» Exercise goal:
Copy out every line of the data exactly.
Top of Given data
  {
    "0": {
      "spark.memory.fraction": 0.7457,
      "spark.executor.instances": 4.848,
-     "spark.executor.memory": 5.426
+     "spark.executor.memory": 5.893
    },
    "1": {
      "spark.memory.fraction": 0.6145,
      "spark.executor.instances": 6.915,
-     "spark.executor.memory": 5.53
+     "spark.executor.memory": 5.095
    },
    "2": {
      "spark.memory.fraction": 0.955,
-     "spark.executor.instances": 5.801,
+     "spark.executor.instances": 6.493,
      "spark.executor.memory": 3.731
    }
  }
Bottom of Given data
» Written solution:
  {
    "0": {
      "spark.memory.fraction": 0.7457,
      "spark.executor.instances": 4.848,
-     "spark.executor.memory": 5.426
+     "spark.executor.memory": 5.893
    },
    "1": {
      "spark.memory.fraction": 0.6145,
      "spark.executor.instances": 6.915,
-     "spark.executor.memory": 5.53
+     "spark.executor.memory": 5.095
    },
    "2": {
      "spark.memory.fraction": 0.955,
-     "spark.executor.instances": 5.801,
+     "spark.executor.instances": 6.493,
      "spark.executor.memory": 3.731
    }
  }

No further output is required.